California Schools Scrambling To Add Lesson Plans About Gay Americans
LatestCalifornia public schools are desperately trying to figure out how to incorporate lesson plans highlighting the contributions of individuals who are gay, lesbian, bisexual, and transgender in light of July’s passage of a bill requiring them to do so.
“I’m not sure how we plug it into the curriculum at the grade school level, if at all,” said Paul Boneberg, executive director at the GLBT Historical Society in San Francisco.
School districts will have little help in navigating this sensitive and controversial change, which has already prompted some parents to pull their children out of public schools.
The Legislature suspended all adoptions of instructional material through eighth grade until 2015 to save money. Any new textbook with LGBT content is not likely to land in schools until at least 2019 because that process usually takes a minimum of four years, according to a state Education Department spokeswoman.
That’s right, parents. Don’t let your kids grow up to be people who acknowledge the existence of the LGBT community. Hell, take them out of public school so they never find out there is one! Besides, if there were ever a great place to hide from LGBT folk, it’s definitely in California.
In 2005, L.A. Unified debuted the nation’s first chapter in a high school health textbook on LGBT issues covering sexual orientation and gender identity, struggles over them and anti-LGBT bias. A section on misconceptions says sexual orientation is not a choice – a statement many religious conservatives disagree with.
Those topics, educators say, are clearly inappropriate at the younger ages, raising tough questions about how to carry out the new law in elementary school.
So sensitive is the subject that a children’s picture book about a same-sex penguin pair is one of the most controversial books in America today. “And Tango Makes Three” – based on a true story about two male penguins at New York’s Central Park Zoo that bond, hatch a surrogate egg and raise a baby together – has drawn the most complaints and requests for removal from library shelves nearly every year since its 2005 publication, according to the American Library Assn.

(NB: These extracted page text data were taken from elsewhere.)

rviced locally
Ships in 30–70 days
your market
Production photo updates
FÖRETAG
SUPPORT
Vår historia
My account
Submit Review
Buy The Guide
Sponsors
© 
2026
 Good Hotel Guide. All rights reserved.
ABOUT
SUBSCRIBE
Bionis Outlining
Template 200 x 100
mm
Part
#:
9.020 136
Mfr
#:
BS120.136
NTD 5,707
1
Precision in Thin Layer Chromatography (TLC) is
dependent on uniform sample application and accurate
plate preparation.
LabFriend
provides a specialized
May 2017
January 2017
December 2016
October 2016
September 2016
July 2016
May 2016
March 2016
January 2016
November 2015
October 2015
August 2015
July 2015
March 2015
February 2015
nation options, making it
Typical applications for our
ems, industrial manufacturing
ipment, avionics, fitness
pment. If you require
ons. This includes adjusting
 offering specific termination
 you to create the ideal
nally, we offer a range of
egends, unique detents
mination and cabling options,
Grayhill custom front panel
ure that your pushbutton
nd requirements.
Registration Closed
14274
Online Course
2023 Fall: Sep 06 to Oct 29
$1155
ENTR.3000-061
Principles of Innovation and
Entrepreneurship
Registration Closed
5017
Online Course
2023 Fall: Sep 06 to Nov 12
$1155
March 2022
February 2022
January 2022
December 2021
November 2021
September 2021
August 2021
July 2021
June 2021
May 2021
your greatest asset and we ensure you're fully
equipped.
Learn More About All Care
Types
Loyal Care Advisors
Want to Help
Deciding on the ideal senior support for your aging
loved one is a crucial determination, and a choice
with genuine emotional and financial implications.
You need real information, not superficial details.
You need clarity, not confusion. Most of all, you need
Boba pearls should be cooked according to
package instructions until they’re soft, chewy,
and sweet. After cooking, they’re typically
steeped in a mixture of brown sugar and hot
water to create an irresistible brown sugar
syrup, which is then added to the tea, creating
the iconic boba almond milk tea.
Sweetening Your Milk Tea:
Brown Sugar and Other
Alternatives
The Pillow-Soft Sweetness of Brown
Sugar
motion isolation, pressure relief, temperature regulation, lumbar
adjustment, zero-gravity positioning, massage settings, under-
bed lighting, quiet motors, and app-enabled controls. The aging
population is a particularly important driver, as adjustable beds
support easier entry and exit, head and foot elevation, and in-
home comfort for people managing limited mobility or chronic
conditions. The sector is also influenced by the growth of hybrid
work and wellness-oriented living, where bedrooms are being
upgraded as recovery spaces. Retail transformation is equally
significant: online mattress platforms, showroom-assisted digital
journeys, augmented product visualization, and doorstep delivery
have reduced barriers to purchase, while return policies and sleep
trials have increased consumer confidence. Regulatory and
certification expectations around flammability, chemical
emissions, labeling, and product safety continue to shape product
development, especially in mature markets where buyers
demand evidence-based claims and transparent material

Chiasson said LGBT topics are controversial because people conflate them with sex – and, for religious conservatives, sin. “People sexualize homosexuality and romanticize heterosexuality,” she said.
The Safe Schools Coalition, an educational support group for LGBT youth, says the only age-appropriate lessons in elementary school involve family diversity, gender stereotypes and anti-bullying.
That’s Judy Chiasson, coordinator for human relations, diversity and equity, and it’s also a damn fine point.